Questão de Investigação
Qual o impacto de intervenções de enfermagem de reabilitação na promoção do autocuidado (nas ABVD) na pessoa com COVID-19 internada em enfermaria?
Metodologia
Estudo quantitativo e retrospetivo de coorte, realizado num serviço de medicina interna dedicado ao cuidado à pessoa infetada por SARS-CoV-2, num hospital público de Lisboa, Portugal. Foi garantida a proteção de dados da amostra envolvida no estudo e foi solicitada a aprovação da Direção do Departamento de Medicina, da Direção de Enfermagem e da Comissão de Ética do Hospital (Referência nº 68/21).
Os critérios de inclusão foram: pessoas cuja funcionalidade, antes da sintomatologia, lhes permitia desempenhar as ABVD de forma independente ou com dependência ligeira; os participantes terem experienciado, no mínimo, três sessões das intervenções de enfermagem de reabilitação. Como critérios de exclusão: estado confusional; dependência moderada ou total prévia ao início de sintomas; incapacidade para executarem as intervenções de reabilitação de forma autónoma.

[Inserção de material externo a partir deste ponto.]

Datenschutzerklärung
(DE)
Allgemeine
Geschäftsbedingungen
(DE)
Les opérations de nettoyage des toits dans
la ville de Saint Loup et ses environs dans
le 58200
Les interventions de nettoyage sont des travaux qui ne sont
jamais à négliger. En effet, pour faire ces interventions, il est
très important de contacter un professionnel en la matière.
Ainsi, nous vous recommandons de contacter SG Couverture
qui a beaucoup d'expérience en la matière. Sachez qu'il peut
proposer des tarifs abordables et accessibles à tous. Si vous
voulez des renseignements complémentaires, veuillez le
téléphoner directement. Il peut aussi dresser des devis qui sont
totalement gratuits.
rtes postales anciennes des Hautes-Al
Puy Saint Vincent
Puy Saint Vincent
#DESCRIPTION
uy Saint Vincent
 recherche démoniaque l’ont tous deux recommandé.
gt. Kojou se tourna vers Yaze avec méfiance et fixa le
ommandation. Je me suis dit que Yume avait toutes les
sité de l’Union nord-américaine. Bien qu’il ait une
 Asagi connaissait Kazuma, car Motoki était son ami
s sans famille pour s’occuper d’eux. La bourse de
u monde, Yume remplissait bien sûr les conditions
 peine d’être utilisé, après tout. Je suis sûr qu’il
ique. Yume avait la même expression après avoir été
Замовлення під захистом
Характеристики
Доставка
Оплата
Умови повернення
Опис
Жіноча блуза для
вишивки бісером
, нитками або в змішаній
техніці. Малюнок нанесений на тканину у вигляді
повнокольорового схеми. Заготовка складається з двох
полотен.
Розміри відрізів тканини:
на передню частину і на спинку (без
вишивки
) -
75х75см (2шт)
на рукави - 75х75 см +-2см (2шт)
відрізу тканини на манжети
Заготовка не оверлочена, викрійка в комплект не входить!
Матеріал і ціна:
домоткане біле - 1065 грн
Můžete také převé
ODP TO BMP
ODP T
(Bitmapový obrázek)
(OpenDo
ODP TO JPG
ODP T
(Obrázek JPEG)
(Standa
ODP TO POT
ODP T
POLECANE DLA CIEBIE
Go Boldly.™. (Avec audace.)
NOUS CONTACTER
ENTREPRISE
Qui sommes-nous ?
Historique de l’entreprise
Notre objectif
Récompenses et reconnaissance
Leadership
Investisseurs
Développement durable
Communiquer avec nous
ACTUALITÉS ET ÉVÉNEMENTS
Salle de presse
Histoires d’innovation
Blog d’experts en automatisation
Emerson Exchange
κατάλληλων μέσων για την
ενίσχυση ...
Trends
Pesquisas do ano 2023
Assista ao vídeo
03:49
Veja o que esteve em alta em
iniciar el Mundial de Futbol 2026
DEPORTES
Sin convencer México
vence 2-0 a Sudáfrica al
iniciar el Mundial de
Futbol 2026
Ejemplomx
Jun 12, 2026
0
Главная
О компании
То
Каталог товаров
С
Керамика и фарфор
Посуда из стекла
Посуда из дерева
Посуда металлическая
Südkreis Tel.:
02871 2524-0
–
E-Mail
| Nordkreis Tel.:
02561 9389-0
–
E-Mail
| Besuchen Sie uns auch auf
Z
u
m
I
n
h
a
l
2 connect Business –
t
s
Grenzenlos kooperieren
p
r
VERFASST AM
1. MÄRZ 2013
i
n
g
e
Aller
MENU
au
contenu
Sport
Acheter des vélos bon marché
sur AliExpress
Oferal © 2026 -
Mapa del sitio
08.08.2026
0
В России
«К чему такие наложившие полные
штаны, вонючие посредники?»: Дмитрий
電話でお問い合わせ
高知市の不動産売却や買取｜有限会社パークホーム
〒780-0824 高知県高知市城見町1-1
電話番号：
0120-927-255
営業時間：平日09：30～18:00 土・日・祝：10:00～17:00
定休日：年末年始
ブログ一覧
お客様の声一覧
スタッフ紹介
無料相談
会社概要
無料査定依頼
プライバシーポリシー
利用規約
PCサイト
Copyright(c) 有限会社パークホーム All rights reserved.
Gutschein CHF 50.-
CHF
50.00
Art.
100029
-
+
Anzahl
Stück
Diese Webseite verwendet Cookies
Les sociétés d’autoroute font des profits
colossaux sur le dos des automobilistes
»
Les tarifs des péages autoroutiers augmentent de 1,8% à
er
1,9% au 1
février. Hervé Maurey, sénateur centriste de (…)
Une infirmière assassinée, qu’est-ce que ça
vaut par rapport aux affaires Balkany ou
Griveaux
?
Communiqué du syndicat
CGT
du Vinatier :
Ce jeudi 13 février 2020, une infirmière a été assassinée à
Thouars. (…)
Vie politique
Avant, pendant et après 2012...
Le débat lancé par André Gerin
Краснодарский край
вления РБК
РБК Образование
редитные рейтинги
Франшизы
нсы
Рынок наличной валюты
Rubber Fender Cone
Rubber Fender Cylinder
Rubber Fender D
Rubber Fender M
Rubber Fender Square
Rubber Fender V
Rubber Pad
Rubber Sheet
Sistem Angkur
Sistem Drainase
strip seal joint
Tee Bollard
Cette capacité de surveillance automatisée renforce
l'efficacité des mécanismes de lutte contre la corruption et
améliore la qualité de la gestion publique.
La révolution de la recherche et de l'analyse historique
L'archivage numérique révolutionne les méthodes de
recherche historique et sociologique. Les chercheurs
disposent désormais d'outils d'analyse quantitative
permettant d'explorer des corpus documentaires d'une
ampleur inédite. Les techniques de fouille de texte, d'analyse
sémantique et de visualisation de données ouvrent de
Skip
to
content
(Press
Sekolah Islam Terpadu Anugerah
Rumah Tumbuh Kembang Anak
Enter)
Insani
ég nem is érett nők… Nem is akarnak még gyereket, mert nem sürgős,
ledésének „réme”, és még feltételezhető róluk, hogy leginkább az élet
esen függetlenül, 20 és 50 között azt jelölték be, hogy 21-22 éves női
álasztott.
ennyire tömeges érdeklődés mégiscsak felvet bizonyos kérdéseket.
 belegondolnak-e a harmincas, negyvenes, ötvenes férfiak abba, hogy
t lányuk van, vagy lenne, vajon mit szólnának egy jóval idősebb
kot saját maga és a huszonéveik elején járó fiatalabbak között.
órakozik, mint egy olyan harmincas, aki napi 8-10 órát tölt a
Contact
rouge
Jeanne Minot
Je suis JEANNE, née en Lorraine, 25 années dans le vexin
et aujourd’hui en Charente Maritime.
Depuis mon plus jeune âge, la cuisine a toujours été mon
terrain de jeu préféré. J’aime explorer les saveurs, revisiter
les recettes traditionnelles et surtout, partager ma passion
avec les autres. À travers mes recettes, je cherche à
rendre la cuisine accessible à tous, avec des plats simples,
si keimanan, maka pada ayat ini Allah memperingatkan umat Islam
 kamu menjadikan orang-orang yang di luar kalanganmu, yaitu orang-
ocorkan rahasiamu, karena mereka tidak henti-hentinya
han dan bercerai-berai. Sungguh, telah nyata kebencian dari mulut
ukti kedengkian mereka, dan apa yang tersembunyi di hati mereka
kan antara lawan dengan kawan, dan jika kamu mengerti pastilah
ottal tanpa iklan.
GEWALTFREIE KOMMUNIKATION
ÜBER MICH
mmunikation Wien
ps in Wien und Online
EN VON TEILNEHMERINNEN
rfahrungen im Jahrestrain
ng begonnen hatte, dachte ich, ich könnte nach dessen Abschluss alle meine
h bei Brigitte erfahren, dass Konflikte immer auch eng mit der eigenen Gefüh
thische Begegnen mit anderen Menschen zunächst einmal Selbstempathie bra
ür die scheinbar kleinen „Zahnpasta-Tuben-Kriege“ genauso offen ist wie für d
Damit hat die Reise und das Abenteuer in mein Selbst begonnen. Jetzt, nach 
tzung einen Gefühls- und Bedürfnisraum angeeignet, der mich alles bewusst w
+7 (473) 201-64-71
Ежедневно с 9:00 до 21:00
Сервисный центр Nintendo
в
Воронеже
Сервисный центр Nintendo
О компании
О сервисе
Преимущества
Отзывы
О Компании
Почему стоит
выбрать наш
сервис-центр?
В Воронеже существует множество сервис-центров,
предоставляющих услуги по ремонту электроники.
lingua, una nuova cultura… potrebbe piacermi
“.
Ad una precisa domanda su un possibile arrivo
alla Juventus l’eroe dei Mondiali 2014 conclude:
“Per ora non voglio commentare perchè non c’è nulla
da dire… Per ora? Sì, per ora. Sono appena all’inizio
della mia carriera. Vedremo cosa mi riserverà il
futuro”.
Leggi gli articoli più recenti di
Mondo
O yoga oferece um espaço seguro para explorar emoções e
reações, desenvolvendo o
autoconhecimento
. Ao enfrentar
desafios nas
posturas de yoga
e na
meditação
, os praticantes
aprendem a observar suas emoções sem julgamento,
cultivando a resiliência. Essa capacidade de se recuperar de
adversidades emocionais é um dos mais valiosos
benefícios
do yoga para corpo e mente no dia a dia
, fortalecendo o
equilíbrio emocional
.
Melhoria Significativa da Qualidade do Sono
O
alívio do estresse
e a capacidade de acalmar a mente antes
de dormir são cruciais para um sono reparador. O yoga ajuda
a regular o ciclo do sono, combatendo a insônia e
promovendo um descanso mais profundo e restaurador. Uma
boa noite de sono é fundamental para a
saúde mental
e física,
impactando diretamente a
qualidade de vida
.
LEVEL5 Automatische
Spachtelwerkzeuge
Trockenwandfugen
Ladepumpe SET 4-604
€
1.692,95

A funcionalidade da amostra (N = 27) foi avaliada pelo índice de Katz modificado por Sequeira (2010), nas seis ABVD, contemplando quatro níveis de funcionalidade pontuados de 0 a 3. Esta avaliação foi realizada para três momentos distintos: o estado funcional basal da pessoa, descrito pela mesma; o estado funcional no início do internamento (inicial), e o estado funcional à data de alta (final), estes avaliados pelos investigadores.
As intervenções de enfermagem de reabilitação ocorreram de 20 de novembro de 2020 a 31 janeiro de 2021. Integraram uma avaliação multidisciplinar e ensino, instrução e treino dos seguintes exercícios respiratórios: controlo e dissociação dos tempos respiratórios; reeducação diafragmática (anterior, hemicúpula direita e esquerda; global) e reeducação costal (global e seletiva: porção anterior; posterior; superior e inferior e abertura costal). Foram igualmente executadas técnicas de conservação de energia, otimização da ventilação através de posicionamento em semiventral/ventral e treino e capacitação de cada ABVD. Todas as sessões de intervenção foram realizadas cinco vezes por semana, por períodos máximos de 30 a 45 min, com intervalos, e inicialmente uma vez por dia. A progressão dos exercícios assentou numa monitorização rigorosa de cada sessão individual, considerando a avaliação de parâmetros vitais, incluindo saturação periférica de oxigénio (SpO2), antes, durante e após o exercício; avaliação de exames complementares de diagnóstico de imagem e séricos; anamnese e exame físico; avaliação da função pulmonar; avaliação da intolerância à atividade através da escala de Borg (aplicada à ABVD ir ao WC); avaliação da funcionalidade no autocuidado das ABVD através do Índice de Katz modificado e perceção do estado de saúde da pessoa. Apesar de outros parâmetros serem incluídos na avaliação multidimensional, como a avaliação da força muscular através da Medical Research of Council Scale, para este trabalho apenas serão reportados os essenciais para o tema. Foram também definidos pré-requisitos para a realização e suspensão de cada sessão, baseados na estabilidade hemodinâmica e sintomatologia referida pela pessoa.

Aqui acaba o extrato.